_Problem_
An exact copy of the data is required; the images should not appear in it.

_Data for analysis_

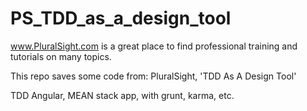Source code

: # PS_TDD_as_a_design_tool

www.PluralSight.com 
is a great place to find professional training and tutorials on many topics.

This repo saves some code from: 
PluralSight, 'TDD As A Design Tool'

TDD Angular, MEAN stack app, with grunt, karma, etc.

_Output below_
Source code

: # PS_TDD_as_a_design_tool

www.PluralSight.com 
is a great place to find professional training and tutorials on many topics.

This repo saves some code from: 
PluralSight, 'TDD As A Design Tool'

TDD Angular, MEAN stack app, with grunt, karma, etc.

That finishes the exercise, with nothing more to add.